Sınır 2300 oy 800 yorum.

Bölüm hakkında ufak bir detay: Ali 6 yaşında.

Çocuklar yerli malı için getirdikleri yemekleri yemiş, kalan son bir derste ise onlara resim çizme görevini vermiştim.

Yerli malı çok güzel geçmişti. Poğaça, kek, kısır, patates salatası, kurabiye ve daha bir çok şeyden oluşan menüyü bu bacak kadar boyu olan bücürler yemiş, ortada pek bir şey kalmamıştı.

Sardığım sarmalar havada kapılmış, yanmaktan son anda kurtardığım sarmalar çocuklara ve bir kaç veliye parmaklarını yedirtmiş, büyük övgüler toplamıştım.

Böyle de hamarat bir kızdım işte.

Sarmalara aldığım övgüler beni mutlu etmişti ancak aynı zamanda mutsuzdum çünkü Savaş canım sarmalarımdan bir tanecik bile yiyememişti.

Dün akşam yemesi için uğraşmıştım ama banyoda ne kadar uğraştıysa yorulmuş, halsizleşmişti. Ayrıca morali de bozuktu.

Moralinin bozuk olması, ben yanına gidene kadar suratı beş karış bir biçimde kollarını birbirine bağlayıp oturması çok komikti.

Gören gerçekten de Karadeniz'de gemileri batmış sanırdı. Öyle bir üzüntünün böyle ufacık bir problem yüzünden olması oldukça komikti.

Evet, ben o kadar ilerledikten sonra yarım kalmasına üzülmüştüm, rahatlayamamıştım ama onun kadar değildi.

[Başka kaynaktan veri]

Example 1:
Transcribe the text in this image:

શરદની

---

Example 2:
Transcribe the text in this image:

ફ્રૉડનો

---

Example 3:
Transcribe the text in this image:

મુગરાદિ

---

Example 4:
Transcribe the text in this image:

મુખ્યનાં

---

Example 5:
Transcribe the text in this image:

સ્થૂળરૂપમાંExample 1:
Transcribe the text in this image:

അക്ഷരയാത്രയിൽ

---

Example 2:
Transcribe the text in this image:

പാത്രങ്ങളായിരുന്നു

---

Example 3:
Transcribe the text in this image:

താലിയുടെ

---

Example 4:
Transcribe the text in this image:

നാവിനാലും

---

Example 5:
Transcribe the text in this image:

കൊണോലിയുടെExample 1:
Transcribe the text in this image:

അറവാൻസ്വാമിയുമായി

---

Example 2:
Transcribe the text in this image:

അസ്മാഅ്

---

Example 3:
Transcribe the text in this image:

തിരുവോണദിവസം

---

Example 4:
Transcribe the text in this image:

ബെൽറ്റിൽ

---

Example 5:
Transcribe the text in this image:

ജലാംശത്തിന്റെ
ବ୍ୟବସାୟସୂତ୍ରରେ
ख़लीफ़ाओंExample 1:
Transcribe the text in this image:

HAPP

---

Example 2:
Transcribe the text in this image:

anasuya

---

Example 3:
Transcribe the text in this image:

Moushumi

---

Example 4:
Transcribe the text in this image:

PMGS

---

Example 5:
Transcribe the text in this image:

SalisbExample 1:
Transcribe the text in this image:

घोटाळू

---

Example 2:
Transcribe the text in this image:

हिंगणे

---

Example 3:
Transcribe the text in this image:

Böyle bir şey nasıl mümkün olabilirdi bilmiyordum ama sanırım aramızda bir şeyler geçmesini benden daha çok istiyordu. O yüzden benden daha çok üzülmüş, morali bozulmuştu.

Ben gidip yanına oturduğumda beni sarıp sarmalayayınca düzelmişti ancak bu sefer de sarma teklifime "Ben artık sarma değil, seni yemek istiyorum." demişti.

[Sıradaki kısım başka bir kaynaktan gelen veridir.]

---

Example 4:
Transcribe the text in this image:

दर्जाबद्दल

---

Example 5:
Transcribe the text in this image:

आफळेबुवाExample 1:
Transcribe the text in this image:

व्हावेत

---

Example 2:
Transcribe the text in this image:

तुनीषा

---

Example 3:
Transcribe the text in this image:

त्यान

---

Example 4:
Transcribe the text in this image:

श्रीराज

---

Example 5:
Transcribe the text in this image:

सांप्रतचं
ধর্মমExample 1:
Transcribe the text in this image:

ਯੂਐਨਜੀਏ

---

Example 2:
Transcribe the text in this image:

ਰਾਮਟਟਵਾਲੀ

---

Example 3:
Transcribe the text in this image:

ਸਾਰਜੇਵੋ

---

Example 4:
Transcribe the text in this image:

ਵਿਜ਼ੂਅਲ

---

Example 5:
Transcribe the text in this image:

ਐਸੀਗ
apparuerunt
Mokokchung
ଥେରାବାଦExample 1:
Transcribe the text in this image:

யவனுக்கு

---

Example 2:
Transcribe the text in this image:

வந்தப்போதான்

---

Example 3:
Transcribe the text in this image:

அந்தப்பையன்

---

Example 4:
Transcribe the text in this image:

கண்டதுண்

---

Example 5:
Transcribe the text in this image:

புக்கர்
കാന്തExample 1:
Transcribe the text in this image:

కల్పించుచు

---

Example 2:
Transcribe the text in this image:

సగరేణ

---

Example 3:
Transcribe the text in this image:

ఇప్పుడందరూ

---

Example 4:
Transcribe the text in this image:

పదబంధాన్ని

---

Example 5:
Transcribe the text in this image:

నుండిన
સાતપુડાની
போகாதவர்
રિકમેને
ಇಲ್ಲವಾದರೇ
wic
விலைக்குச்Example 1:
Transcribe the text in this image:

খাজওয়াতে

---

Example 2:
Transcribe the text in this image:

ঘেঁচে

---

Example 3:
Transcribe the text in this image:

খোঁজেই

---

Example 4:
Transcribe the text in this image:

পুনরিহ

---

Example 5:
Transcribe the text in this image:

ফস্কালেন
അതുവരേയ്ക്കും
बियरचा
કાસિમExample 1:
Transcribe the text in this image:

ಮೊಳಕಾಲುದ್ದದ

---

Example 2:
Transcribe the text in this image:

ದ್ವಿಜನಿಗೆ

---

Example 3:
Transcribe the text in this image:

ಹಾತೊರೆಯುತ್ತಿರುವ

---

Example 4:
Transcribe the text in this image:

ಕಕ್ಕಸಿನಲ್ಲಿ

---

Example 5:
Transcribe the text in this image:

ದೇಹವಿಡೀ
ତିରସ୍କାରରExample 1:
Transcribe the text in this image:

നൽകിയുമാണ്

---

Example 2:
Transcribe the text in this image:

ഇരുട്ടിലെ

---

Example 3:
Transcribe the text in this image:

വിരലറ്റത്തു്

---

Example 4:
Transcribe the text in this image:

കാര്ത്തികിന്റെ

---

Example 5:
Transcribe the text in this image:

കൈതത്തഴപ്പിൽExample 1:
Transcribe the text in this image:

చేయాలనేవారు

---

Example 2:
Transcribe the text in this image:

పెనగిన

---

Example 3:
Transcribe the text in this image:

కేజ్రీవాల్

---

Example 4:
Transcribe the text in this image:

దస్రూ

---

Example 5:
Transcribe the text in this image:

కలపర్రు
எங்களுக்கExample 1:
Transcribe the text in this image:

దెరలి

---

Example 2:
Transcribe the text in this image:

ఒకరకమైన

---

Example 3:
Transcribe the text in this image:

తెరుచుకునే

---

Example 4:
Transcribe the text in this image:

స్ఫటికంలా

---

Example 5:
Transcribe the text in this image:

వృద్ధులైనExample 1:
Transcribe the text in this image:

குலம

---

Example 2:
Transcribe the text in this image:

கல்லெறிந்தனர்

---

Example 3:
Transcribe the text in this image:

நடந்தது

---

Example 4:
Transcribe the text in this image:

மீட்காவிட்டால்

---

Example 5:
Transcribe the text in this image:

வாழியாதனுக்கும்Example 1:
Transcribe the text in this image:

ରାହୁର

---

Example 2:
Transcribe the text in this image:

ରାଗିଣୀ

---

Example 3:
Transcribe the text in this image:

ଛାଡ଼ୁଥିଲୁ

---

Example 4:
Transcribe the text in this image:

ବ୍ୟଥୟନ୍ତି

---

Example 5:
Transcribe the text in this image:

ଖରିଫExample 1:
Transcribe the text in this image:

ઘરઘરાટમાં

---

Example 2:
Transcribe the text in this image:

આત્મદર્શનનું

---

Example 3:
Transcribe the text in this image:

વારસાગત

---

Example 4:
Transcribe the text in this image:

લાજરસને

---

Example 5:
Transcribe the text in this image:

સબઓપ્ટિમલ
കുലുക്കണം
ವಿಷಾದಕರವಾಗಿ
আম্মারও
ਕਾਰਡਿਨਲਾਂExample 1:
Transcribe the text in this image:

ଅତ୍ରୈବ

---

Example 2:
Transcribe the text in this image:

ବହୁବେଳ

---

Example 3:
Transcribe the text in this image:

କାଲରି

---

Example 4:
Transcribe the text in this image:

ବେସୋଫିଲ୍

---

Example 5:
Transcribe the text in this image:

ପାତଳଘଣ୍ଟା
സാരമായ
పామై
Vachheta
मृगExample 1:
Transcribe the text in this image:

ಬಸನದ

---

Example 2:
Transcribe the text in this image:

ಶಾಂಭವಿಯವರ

Akşam yemediği sarmalarımdan gece benimle değilde, Boranla salonda uymanın verdiği moralsizlik ve sabah geç kalmamız üzerine alelacele evden çıkınca yiyememiş, ben de ona ayıramamıştım.

Kısacası ne sarmaları ne de beni yemek Savaş'a nasip olmamıştı.

Ben sıraların arasında gezinerek çocuklara bakarken sınıfın kapısı açıldı. Oldukça heybetli, görkemli kocam ve kocamın yanından hiç ayrılmayan kumam içeri doğru bir adım attılar. "Gelebilir miyiz Öğretmen Hanım?"

Öğretmen Hanım diyen ağzını... Neyse çok yükselmeyeyim çakılıyorum sonra.

Başımla onayladım. "Tabii buyrun."

İkisi de içeri girip sınıfın kapısını kapattılar. Boran çocuklarla kaynaşmak adına direkt çocuklara yönelirken Savaş çocuklarla biraz ilgilendikten sonra masama doğru yürüdü.

Onun o tarafa gitmesiyle ben de masama gidip sandalyeme çöktüm. Başka sandalye olmadığını gören Savaş çocukları görüş açımdan çıkarmayacak şekilde masamın üzerine oturdu. "Naber?"

Gülümsedim. "İyiyim sen?"

Dudaklarını aralayıp cevap verecekti ki Boran'ın sesi kulaklarıma doldu. "Nasıl yani?! Her şeyi yediniz mi?! Hiç mi bir şey kalmadı?!"

Sınıftan kıkırtılar yükselirken Savaş'ın kaşları havalandı. "Sarmalar da mı bitti?" Başımla onayladım. "Hiç mi kalmadı?" Gülerek tekrar başımla onayladım. "Bir tanecik bile mi?"

Gülümsemem iyice büyüdü. "Hiç kalmadı. Geleceğinizi bilseydim biraz ayırırdım size."

Derin bir nefes aldı. "Bana bir kurşun falan mı döktürsek? Nazara falan geldim herhalde. Ne istediysem bir halt oluyor, yapamıyorum."